His comments came only a week after Microsoft's MSN outlined plans for its own next-generation Internet search engine, the first version of which will launch later this year. The company also is developing search technology for Longhorn, the next version of the Windows operating system, which will allow people to search documents, as well as various applications like e-mail and the Web, all from their desktop. Plans for Longhorn are slated to come to fruition in 2006.

Meanwhile, Google is making a play of its own for desktop search. Late last year, it began testing a desktop search application that lets people find information from the Internet without a Web browser. The company also recently announced that it will offer free, Web-based e-mail, a move that some industry watchers say is just a step away from a Google desktop service.

"Will Google's new, free e-mail system, Gmail, be just the first of many things we'll see in a new Google desktop? If so, Microsoft could have a lot more to worry about than just Web search," search engine pundit Danny Sullivan wrote in his Search Engine Watch newsletter this week.

At the conference, Kamangar, who helped write the first business plan for Google in 1999, talked about the company's innovation in personalisation, localised search and advertising. He also used his time on the panel to talk about Google's benefits over rivals. One of his comments was aimed specifically at undercutting rival Yahoo. He said that Google does not collect payment from companies for inclusion in its search index -- a service called paid inclusion that Yahoo recently re-launched for advertisers.

"It's important to us not to mix paid information with the Web index," Kamangar said.

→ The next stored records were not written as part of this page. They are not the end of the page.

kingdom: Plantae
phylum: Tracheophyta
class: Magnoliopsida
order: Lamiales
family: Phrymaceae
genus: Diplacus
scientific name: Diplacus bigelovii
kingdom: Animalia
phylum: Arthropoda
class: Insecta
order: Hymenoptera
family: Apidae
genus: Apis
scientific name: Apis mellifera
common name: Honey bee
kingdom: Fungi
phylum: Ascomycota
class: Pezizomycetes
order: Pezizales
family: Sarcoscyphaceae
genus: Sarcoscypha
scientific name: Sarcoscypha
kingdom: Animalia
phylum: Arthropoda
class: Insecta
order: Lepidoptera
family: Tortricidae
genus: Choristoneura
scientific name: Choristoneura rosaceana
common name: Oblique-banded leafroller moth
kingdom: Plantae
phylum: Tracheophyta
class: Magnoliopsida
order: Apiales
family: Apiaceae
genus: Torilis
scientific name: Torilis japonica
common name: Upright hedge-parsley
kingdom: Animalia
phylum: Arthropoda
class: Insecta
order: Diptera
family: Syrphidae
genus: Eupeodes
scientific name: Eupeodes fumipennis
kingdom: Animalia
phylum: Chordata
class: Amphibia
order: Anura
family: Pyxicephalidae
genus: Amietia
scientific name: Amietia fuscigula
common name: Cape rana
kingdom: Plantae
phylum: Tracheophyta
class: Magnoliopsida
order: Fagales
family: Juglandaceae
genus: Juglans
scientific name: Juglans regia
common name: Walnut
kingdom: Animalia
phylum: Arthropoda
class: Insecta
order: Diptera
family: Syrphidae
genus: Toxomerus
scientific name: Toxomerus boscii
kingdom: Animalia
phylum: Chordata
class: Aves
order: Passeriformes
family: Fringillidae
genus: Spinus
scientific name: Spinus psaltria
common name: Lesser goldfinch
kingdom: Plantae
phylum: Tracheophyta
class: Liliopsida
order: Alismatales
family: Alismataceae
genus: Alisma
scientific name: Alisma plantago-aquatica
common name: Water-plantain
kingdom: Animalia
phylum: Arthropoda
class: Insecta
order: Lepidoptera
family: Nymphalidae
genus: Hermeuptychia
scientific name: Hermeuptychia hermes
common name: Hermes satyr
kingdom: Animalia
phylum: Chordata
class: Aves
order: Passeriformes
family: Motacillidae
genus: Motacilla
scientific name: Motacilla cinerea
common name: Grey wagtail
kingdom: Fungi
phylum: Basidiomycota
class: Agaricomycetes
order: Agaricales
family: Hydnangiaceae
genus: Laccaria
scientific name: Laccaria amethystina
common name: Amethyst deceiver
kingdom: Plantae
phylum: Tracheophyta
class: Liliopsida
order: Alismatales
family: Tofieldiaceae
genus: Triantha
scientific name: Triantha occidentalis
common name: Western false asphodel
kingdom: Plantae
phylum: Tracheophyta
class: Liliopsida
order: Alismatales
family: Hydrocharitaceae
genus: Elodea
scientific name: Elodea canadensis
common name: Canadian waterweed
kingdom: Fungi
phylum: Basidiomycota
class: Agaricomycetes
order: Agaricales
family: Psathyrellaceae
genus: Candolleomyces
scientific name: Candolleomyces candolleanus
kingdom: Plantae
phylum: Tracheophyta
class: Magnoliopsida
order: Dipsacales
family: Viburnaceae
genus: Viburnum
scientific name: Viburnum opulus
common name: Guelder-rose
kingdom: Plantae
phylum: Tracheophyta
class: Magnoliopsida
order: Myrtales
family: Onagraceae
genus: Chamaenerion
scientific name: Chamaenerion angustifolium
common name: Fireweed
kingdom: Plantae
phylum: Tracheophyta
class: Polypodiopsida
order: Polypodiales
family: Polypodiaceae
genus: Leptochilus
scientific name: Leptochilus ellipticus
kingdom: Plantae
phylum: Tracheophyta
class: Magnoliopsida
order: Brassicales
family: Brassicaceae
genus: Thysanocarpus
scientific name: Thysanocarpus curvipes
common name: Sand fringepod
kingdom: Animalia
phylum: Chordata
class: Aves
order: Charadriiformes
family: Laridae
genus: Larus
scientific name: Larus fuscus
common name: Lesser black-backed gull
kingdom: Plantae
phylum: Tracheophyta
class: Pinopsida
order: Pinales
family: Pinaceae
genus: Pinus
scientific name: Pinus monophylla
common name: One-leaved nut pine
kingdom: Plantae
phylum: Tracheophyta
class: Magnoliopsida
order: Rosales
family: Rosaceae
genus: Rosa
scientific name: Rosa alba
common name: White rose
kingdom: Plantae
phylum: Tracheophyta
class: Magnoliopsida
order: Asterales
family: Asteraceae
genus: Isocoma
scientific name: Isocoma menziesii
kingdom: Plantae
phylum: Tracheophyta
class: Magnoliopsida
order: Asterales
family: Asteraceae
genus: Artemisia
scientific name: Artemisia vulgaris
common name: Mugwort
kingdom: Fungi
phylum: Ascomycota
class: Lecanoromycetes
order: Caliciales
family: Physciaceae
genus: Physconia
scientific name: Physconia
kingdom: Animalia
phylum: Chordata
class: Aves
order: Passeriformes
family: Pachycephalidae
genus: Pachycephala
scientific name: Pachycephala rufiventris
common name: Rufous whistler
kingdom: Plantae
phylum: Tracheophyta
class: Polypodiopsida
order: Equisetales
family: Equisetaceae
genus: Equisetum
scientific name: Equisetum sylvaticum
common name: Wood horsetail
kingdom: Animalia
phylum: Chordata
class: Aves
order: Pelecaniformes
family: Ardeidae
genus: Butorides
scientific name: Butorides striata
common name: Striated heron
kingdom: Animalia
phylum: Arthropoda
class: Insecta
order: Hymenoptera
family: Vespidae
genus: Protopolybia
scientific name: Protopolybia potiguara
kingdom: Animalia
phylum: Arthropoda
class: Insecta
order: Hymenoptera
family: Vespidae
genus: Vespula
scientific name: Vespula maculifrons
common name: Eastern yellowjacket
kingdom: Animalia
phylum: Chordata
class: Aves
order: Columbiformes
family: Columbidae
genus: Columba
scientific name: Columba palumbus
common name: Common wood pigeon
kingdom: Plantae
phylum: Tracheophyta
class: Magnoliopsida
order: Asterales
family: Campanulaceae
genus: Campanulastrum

Later in the conference, Yahoo's vice president of search, Tim Cadogan, described his company's paid inclusion program as an "insurance policy" for Web operators to ensure they're in the database, but it by no means insures their position in results.

Switching gears, Google was asked by panel moderator Jim Pitkow, CEO of news search company Moreover Technologies, about its long-held position against becoming a Web portal, following the introduction of portal-like services such as home-page publishing and free e-mail.

Kamangar replied by saying that Google is not a closed environment while portals are--the company drives people to other publishers' content and services, not its own. "Google's not a portal," he said.